▶ Problem to solve: Give back every line of each item below unchanged, in the same order.
[Dataset extract — start]
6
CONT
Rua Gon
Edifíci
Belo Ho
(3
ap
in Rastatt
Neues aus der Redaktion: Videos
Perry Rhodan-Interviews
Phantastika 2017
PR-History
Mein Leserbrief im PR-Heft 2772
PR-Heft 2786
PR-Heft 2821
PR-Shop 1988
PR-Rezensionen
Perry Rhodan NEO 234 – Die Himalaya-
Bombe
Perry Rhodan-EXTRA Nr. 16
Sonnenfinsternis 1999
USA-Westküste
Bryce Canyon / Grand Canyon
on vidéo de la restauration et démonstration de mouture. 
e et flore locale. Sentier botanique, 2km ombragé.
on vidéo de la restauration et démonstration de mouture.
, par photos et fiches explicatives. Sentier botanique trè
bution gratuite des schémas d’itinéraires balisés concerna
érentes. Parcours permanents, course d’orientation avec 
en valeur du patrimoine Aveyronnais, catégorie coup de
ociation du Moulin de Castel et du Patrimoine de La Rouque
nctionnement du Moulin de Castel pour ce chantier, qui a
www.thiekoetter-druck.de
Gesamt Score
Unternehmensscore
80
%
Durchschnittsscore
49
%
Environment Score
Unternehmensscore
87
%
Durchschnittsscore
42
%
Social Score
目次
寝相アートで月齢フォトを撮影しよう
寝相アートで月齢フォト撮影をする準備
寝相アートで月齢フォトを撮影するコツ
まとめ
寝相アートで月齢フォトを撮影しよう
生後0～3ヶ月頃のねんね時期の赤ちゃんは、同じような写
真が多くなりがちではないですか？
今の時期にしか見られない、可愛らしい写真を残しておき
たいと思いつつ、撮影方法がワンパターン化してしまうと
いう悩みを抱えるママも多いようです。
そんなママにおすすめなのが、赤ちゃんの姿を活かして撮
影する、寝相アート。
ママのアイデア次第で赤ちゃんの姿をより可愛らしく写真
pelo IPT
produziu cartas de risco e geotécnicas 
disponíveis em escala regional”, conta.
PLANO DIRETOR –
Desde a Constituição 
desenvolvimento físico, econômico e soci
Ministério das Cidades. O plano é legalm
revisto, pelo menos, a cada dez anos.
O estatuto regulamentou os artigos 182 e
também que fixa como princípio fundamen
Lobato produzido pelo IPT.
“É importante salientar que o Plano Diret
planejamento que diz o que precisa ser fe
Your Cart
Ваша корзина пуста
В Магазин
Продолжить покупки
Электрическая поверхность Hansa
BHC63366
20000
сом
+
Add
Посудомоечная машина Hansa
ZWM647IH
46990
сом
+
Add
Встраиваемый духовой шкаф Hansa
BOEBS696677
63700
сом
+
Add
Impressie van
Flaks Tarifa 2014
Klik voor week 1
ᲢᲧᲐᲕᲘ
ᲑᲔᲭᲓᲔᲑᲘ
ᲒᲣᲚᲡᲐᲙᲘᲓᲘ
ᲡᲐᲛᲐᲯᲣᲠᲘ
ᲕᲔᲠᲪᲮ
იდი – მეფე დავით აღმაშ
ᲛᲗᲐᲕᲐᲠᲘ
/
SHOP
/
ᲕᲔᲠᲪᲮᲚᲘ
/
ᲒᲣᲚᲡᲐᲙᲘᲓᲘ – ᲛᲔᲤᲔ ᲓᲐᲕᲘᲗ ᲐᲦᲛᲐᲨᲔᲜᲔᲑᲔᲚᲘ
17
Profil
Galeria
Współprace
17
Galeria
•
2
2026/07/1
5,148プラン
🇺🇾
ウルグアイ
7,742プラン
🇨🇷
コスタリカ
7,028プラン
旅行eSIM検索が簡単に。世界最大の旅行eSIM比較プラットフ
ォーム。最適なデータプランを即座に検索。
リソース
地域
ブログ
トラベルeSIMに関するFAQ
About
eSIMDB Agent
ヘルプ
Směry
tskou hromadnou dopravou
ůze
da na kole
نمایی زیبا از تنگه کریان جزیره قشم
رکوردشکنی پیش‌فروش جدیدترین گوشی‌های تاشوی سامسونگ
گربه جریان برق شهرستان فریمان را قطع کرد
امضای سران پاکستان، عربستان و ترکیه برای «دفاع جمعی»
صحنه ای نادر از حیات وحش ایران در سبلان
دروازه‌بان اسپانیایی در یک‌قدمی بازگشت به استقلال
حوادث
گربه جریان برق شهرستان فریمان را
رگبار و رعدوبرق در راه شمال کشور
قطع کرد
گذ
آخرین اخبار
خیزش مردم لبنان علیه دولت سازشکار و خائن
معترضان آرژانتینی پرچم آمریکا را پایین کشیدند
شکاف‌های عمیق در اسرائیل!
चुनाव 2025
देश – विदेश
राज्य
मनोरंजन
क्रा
[Dataset extract — finish]
▶ Answer to the exercise:
6
CONT
Rua Gon
Edifíci
Belo Ho
(3
ap
in Rastatt
Neues aus der Redaktion: Videos
Perry Rhodan-Interviews
Phantastika 2017
PR-History
Mein Leserbrief im PR-Heft 2772
PR-Heft 2786
PR-Heft 2821
PR-Shop 1988
PR-Rezensionen
Perry Rhodan NEO 234 – Die Himalaya-
Bombe
Perry Rhodan-EXTRA Nr. 16
Sonnenfinsternis 1999
USA-Westküste
Bryce Canyon / Grand Canyon
on vidéo de la restauration et démonstration de mouture. 
e et flore locale. Sentier botanique, 2km ombragé.
on vidéo de la restauration et démonstration de mouture.
, par photos et fiches explicatives. Sentier botanique trè
bution gratuite des schémas d’itinéraires balisés concerna
érentes. Parcours permanents, course d’orientation avec 
en valeur du patrimoine Aveyronnais, catégorie coup de
ociation du Moulin de Castel et du Patrimoine de La Rouque
nctionnement du Moulin de Castel pour ce chantier, qui a
www.thiekoetter-druck.de
Gesamt Score
Unternehmensscore
80
%
Durchschnittsscore
49
%
Environment Score
Unternehmensscore
87
%
Durchschnittsscore
42
%
Social Score
目次
寝相アートで月齢フォトを撮影しよう
寝相アートで月齢フォト撮影をする準備
寝相アートで月齢フォトを撮影するコツ
まとめ
寝相アートで月齢フォトを撮影しよう
生後0～3ヶ月頃のねんね時期の赤ちゃんは、同じような写
真が多くなりがちではないですか？
今の時期にしか見られない、可愛らしい写真を残しておき
たいと思いつつ、撮影方法がワンパターン化してしまうと
いう悩みを抱えるママも多いようです。
そんなママにおすすめなのが、赤ちゃんの姿を活かして撮
影する、寝相アート。
ママのアイデア次第で赤ちゃんの姿をより可愛らしく写真
pelo IPT
produziu cartas de risco e geotécnicas 
disponíveis em escala regional”, conta.
PLANO DIRETOR –
Desde a Constituição 
desenvolvimento físico, econômico e soci
Ministério das Cidades. O plano é legalm
revisto, pelo menos, a cada dez anos.
O estatuto regulamentou os artigos 182 e
também que fixa como princípio fundamen
Lobato produzido pelo IPT.
“É importante salientar que o Plano Diret
planejamento que diz o que precisa ser fe
Your Cart
Ваша корзина пуста
В Магазин
Продолжить покупки
Электрическая поверхность Hansa
BHC63366
20000
сом
+
Add
Посудомоечная машина Hansa
ZWM647IH
46990
сом
+
Add
Встраиваемый духовой шкаф Hansa
BOEBS696677
63700
сом
+
Add
Impressie van
Flaks Tarifa 2014
Klik voor week 1
ᲢᲧᲐᲕᲘ
ᲑᲔᲭᲓᲔᲑᲘ
ᲒᲣᲚᲡᲐᲙᲘᲓᲘ
ᲡᲐᲛᲐᲯᲣᲠᲘ
ᲕᲔᲠᲪᲮ
იდი – მეფე დავით აღმაშ
ᲛᲗᲐᲕᲐᲠᲘ
/
SHOP
/
ᲕᲔᲠᲪᲮᲚᲘ
/
ᲒᲣᲚᲡᲐᲙᲘᲓᲘ – ᲛᲔᲤᲔ ᲓᲐᲕᲘᲗ ᲐᲦᲛᲐᲨᲔᲜᲔᲑᲔᲚᲘ
17
Profil
Galeria
Współprace
17
Galeria
•
2
2026/07/1
5,148プラン
🇺🇾
ウルグアイ
7,742プラン
🇨🇷
コスタリカ
7,028プラン
旅行eSIM検索が簡単に。世界最大の旅行eSIM比較プラットフ
ォーム。最適なデータプランを即座に検索。
リソース
地域
ブログ
トラベルeSIMに関するFAQ
About
eSIMDB Agent
ヘルプ
Směry
tskou hromadnou dopravou
ůze
da na kole
نمایی زیبا از تنگه کریان جزیره قشم
رکوردشکنی پیش‌فروش جدیدترین گوشی‌های تاشوی سامسونگ
گربه جریان برق شهرستان فریمان را قطع کرد
امضای سران پاکستان، عربستان و ترکیه برای «دفاع جمعی»
صحنه ای نادر از حیات وحش ایران در سبلان
دروازه‌بان اسپانیایی در یک‌قدمی بازگشت به استقلال
حوادث
گربه جریان برق شهرستان فریمان را
رگبار و رعدوبرق در راه شمال کشور
قطع کرد
گذ
آخرین اخبار
خیزش مردم لبنان علیه دولت سازشکار و خائن
معترضان آرژانتینی پرچم آمریکا را پایین کشیدند
شکاف‌های عمیق در اسرائیل!
चुनाव 2025
देश – विदेश
राज्य
मनोरंजन
क्रा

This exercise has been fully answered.